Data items
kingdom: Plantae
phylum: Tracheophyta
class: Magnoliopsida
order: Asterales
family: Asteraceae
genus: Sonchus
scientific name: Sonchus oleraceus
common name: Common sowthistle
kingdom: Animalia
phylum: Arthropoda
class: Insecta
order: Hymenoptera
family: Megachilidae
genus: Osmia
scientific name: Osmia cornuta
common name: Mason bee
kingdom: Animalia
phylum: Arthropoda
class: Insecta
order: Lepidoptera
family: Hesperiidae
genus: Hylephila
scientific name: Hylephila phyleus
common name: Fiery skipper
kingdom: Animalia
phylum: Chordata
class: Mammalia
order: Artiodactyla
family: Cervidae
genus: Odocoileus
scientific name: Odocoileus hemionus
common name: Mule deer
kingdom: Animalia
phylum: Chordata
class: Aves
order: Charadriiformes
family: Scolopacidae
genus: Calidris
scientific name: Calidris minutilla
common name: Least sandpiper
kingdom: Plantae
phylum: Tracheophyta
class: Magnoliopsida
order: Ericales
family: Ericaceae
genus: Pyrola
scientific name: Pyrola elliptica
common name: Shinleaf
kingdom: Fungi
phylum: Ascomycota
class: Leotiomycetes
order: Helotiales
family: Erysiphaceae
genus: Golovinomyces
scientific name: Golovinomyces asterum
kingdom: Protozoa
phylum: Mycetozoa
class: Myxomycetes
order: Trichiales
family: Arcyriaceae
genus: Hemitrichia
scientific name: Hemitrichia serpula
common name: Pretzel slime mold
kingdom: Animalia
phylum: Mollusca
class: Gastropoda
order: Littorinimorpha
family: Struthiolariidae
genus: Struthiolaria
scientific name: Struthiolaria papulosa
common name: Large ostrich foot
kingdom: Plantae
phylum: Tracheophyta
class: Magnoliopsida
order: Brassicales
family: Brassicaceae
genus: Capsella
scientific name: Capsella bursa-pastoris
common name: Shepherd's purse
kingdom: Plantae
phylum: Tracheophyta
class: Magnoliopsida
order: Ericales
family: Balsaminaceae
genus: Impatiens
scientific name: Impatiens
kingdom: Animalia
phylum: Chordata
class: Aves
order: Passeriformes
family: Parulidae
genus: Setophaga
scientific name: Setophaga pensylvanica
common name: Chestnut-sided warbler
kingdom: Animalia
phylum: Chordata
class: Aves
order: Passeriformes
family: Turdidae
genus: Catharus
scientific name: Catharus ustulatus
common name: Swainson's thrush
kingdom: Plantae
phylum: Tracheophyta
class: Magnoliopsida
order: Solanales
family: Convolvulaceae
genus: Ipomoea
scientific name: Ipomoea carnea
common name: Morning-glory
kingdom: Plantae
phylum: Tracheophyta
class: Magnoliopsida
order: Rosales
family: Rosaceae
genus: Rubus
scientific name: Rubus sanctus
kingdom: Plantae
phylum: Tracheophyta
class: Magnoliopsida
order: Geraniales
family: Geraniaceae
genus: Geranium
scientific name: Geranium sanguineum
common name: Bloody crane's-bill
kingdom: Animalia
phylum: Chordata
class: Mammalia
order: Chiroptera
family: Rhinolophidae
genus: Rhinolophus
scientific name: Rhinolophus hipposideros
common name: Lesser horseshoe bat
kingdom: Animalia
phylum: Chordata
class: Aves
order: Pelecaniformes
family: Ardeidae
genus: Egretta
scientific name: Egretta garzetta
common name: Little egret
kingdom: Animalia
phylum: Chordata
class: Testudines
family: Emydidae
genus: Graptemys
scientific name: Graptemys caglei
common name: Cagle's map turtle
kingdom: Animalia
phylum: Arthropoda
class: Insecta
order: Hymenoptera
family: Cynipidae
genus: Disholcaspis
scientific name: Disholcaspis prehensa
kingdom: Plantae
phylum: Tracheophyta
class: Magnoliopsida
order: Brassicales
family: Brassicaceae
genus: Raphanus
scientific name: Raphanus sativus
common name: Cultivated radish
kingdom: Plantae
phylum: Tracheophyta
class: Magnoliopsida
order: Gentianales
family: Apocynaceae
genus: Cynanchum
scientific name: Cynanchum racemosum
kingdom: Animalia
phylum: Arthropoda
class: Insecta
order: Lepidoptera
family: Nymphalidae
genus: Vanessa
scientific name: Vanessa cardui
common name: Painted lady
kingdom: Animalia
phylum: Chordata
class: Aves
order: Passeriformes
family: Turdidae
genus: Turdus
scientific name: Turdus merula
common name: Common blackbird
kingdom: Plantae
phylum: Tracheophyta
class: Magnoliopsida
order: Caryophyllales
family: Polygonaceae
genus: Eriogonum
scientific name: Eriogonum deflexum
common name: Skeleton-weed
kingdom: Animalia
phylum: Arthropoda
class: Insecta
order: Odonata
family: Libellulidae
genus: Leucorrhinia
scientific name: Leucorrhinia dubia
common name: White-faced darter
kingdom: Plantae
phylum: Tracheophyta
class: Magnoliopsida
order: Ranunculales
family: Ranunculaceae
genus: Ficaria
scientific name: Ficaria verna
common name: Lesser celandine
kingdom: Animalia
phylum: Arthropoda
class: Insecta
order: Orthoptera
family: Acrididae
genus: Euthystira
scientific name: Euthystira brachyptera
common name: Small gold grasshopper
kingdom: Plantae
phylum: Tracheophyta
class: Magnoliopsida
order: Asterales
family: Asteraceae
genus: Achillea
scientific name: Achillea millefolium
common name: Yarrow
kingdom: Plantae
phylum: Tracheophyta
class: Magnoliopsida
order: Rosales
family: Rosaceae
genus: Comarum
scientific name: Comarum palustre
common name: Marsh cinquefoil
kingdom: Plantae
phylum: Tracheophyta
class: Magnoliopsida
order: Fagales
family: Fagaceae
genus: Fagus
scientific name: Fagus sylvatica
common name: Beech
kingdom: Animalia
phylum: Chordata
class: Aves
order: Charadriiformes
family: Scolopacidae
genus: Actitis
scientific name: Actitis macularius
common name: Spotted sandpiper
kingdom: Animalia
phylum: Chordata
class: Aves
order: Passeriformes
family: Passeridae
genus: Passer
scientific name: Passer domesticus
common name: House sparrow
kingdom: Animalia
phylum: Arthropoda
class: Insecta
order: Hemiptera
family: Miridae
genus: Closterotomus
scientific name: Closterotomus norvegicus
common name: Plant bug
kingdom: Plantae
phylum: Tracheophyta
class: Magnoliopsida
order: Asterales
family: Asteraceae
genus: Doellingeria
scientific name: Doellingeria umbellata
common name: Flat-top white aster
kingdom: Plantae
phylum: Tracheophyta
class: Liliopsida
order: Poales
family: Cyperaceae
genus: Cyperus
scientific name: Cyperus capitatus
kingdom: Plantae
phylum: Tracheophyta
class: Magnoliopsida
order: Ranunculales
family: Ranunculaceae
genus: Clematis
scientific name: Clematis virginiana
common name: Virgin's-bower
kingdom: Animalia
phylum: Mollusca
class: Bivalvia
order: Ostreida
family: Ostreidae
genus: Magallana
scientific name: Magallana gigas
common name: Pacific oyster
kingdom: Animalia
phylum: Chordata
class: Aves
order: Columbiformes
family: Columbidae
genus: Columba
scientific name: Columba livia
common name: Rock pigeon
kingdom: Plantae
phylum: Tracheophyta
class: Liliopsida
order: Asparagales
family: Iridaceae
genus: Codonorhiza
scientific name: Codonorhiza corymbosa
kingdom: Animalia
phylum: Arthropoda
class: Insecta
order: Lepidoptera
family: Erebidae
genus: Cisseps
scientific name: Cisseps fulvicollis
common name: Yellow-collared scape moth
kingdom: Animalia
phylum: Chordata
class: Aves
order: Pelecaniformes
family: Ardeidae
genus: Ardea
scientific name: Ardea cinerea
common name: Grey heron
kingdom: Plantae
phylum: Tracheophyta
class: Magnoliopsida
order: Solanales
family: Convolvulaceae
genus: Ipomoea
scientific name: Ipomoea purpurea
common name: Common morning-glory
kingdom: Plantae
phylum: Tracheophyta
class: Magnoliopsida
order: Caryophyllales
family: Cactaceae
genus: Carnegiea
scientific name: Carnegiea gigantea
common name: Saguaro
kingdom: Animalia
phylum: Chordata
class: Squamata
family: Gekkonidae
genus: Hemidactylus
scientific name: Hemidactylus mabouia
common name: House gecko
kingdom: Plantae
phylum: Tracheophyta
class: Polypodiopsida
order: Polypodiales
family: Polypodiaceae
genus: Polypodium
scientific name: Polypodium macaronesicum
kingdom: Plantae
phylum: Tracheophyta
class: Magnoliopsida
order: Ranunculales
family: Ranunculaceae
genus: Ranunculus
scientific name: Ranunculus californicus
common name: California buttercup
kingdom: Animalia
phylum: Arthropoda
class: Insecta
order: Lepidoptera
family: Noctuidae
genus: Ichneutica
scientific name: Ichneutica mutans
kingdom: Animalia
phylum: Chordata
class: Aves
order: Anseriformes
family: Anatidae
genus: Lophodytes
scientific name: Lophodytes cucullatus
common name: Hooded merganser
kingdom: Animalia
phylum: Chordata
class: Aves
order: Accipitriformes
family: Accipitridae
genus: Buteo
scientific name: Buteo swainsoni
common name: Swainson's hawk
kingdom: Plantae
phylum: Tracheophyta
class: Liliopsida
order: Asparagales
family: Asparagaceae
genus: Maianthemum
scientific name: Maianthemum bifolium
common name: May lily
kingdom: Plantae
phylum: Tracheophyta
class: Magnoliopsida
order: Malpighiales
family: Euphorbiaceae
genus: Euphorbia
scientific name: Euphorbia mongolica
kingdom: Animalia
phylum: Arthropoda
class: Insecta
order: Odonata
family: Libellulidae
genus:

**Task objective**
Rewrite the entries from the line with "scientific name: Ichneutica mutans" up to and including the line with "family: Euphorbiaceae", renaming "common name" to "everyday name" and leaving everything else unchanged.

**Exercise result**
scientific name: Ichneutica mutans
kingdom: Animalia
phylum: Chordata
class: Aves
order: Anseriformes
family: Anatidae
genus: Lophodytes
scientific name: Lophodytes cucullatus
everyday name: Hooded merganser
kingdom: Animalia
phylum: Chordata
class: Aves
order: Accipitriformes
family: Accipitridae
genus: Buteo
scientific name: Buteo swainsoni
everyday name: Swainson's hawk
kingdom: Plantae
phylum: Tracheophyta
class: Liliopsida
order: Asparagales
family: Asparagaceae
genus: Maianthemum
scientific name: Maianthemum bifolium
everyday name: May lily
kingdom: Plantae
phylum: Tracheophyta
class: Magnoliopsida
order: Malpighiales
family: Euphorbiaceae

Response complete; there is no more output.